7. Recupero, restauro, riconoscimento dell’opera di Arrigo Visani
Il restauro delle opere, svolto con competenza e passione da Raffaele Cau, anch’egli ceramista, e l’intero Progetto di recupero hanno permesso così di promuovere e valorizzare un cospicuo patrimonio ceramico finalmente riconoscibile grazie ai cartellini identificativi e alle schede biografiche che corredano le opere, fruibile dalla scuola stessa oltreché dal pubblico.
Ma, prima ancora, recupero e restauro rappresentano il doveroso tributo e riconoscimento a un maestro della ceramica di solida e rigorosa preparazione tecnica, dallo stile inconfondibile e che «da vero artista – come ha scritto Antonio Amore – non teneva alla notorietà». Dedito esclusivamente all’insegnamento e alla direzione di un Istituto appena nato, Visani trascorreva giornate intere a scuola, ponendo sempre sé stesso e la propria esperienza a disposizione di allievi e docenti, e «se nascevano discussioni e controversie in seno al corpo docente, spesso organizzava e proponeva cene conviviali per dirimere ogni tipo di contrasto», come rievoca in un affettuoso ricordo il prof.
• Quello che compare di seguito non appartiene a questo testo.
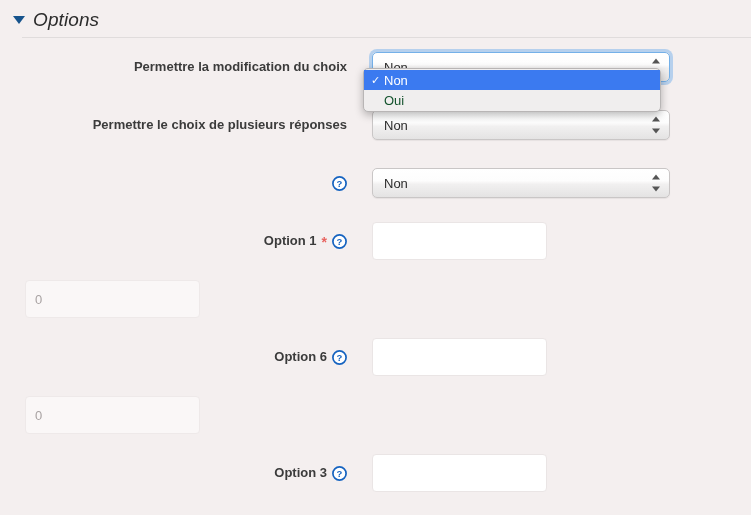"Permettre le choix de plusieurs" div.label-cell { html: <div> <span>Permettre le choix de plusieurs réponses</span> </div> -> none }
Antonio Manis.
Affabile e cordiale nei rapporti umani e professionali quindi, ma dal punto di vista artistico aristocraticamente chiuso nel vagheggiamento di un mondo di colori e forme ceramiche, pronto a seguire soltanto il proprio cuore di fanciullo in una continua flânerie che lo ha portato a cambiare sovente i propri sentieri secondo gli umori e le esigenze imposte dall’arte e dalla vita.
Fig. 11 – Arrigo Visani, Bastimento
L’opera ceramica di via Bellini è solo una delle tre tappe fondamentali del soggiorno esistenziale e professionale in Sardegna di Visani. Meritano un’ulteriore e più approfondita indagine il ciclo ceramico della Scuola elementare oristanese del “Sacro cuore”, di cui non si esclude una prossima puntata su queste pagine, ma soprattutto andrebbe ordinata e investigata l’intera attività professionale e artistica svolta presso l’Istituto Statale d’Arte di cui Visani è stato direttore dal 1961 al 1969 e che costituisce l’epicentro di un rinnovato modo di pensare e fare la ceramica, per quanto concerne i materiali da impiegare, le alte temperature dei forni per la cottura degli stessi e nuove forme e colori dei manufatti.
Terminata l’esperienza oristanese, Visani torna a Forlì per dirigere il locale Istituto d’Arte e qui si concluderà la sua carriera scolastica. Ma nella casa-studio prosegue la sua attività creando ceramiche e dipingendo quadri, quasi a riprendere un discorso interrotto in gioventù.
Muore a Forlì il 26 dicembre 1987, ma la sua arte vive e si muove dentro il suo bastimento perennemente in viaggio (Fig. 11).
Bibliografia
Alberto Mingotti, Arrigo Visani e l’invenzione della caffettiera impertinente,in «Faenza», Gruppo editoriale Faenza editrice, Colledara (Te) 1991.
Giorgio Scarpa, Arrigo Visani, un ricordo, in «Faenza», Gruppo editoriale Faenza editrice, Colledara (Te) 1991.
Gian Carlo Bojani, Arrigo Visani: Maioliche degli anni Cinquanta, Studio 88, Faenza 1992.
Nerio Rosa, La tradizione del moderno nella ceramica di Castelli, Editrice Andromeda Multimedia, 1994.
Franco Bertoni e Jolanda Silvestrini, Ceramica italiana del Novecento, Mondadori Electa, Milano 2005.
Comune di Oristano, Il tornio di via Figoli. La ceramica di Oristano, Oristano 2005.
Antonello Cuccu, Tra un barbarico horror vacui e una sintesi di gusto moderno, in Ceramiche. Storia, linguaggio e prospettive in Sardegna, Ilisso, Nuoro 2007.